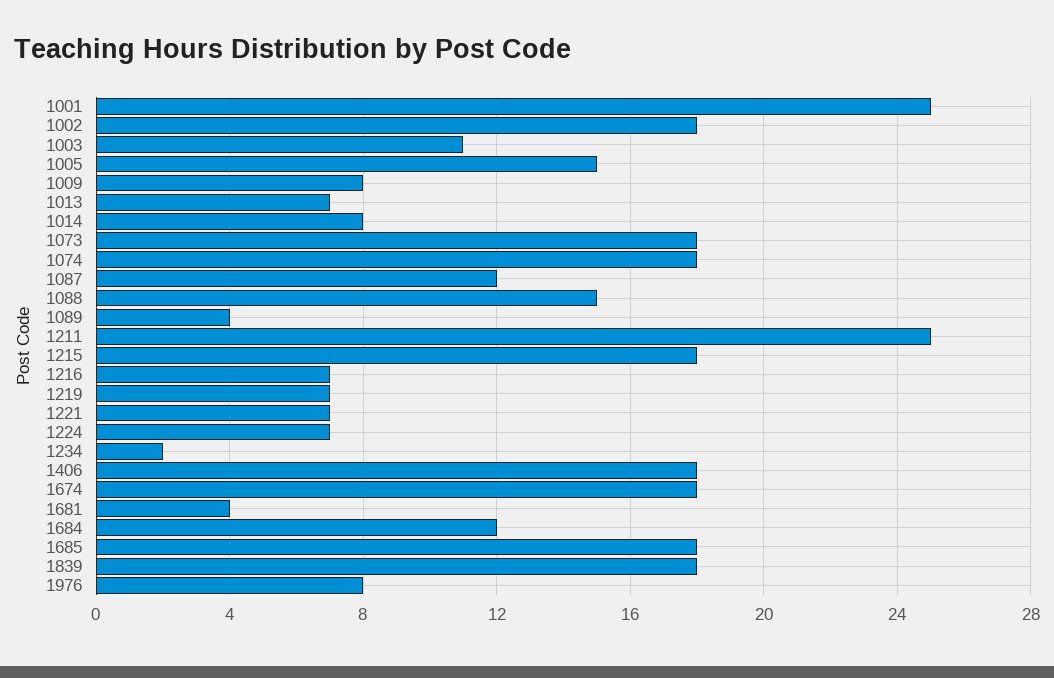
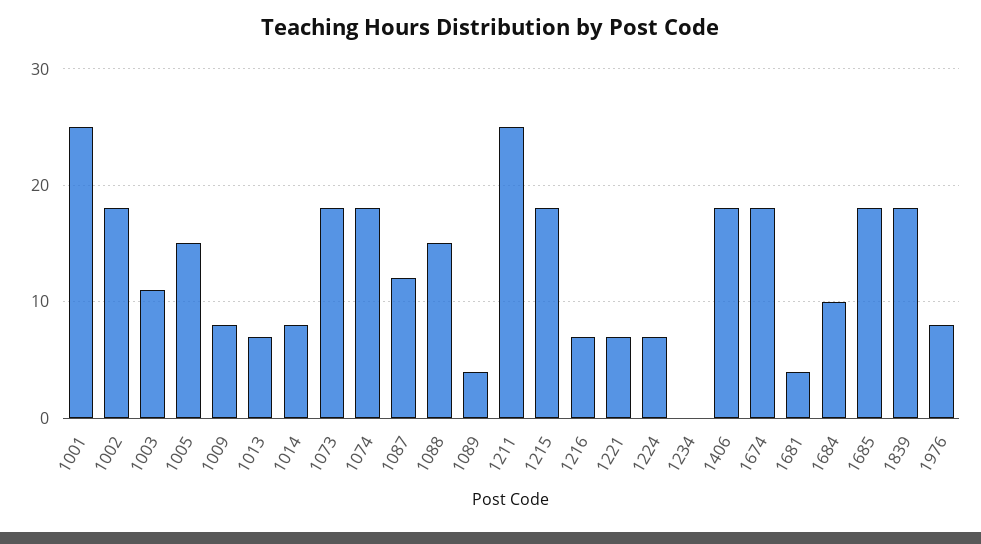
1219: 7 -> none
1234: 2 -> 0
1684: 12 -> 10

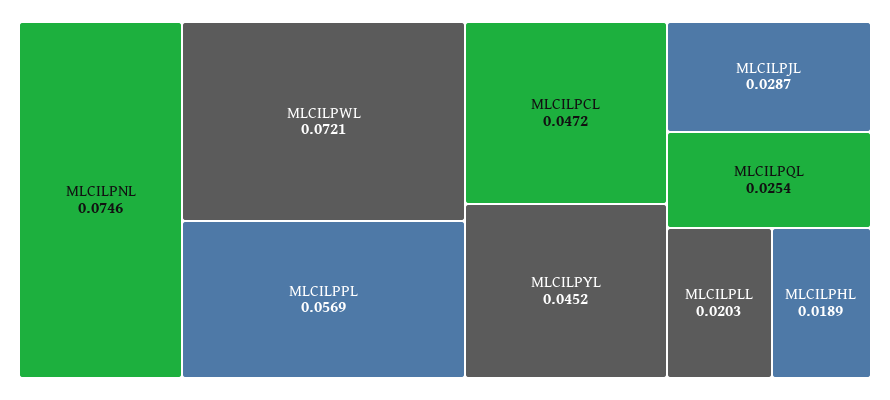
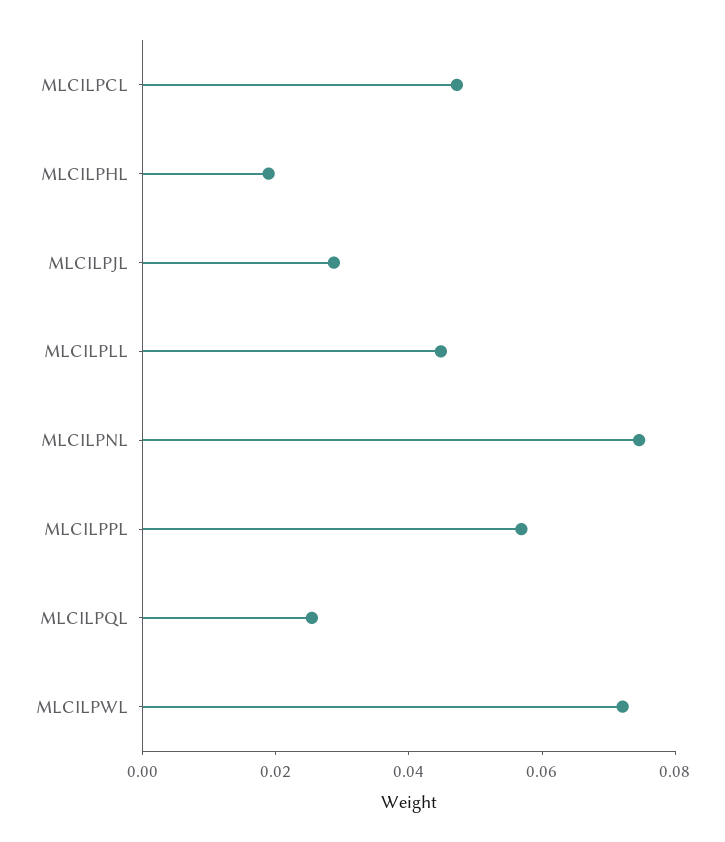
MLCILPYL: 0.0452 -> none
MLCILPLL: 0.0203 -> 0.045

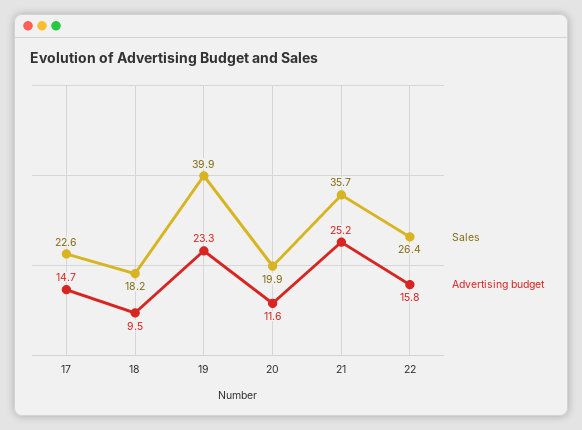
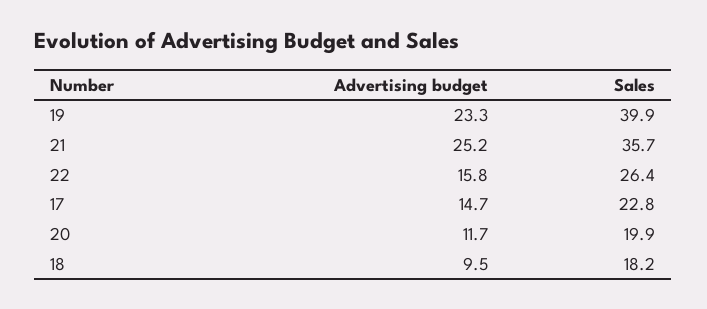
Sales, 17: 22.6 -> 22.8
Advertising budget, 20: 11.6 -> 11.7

• • •

> **Your instructions**: Starting with the line that contains "1234: 2 -> 0" and ending with the last line of the material, every line must be written out exactly; no other lines and no pictures are wanted.

> **Task output**:
1234: 2 -> 0
1684: 12 -> 10

MLCILPYL: 0.0452 -> none
MLCILPLL: 0.0203 -> 0.045

Sales, 17: 22.6 -> 22.8
Advertising budget, 20: 11.6 -> 11.7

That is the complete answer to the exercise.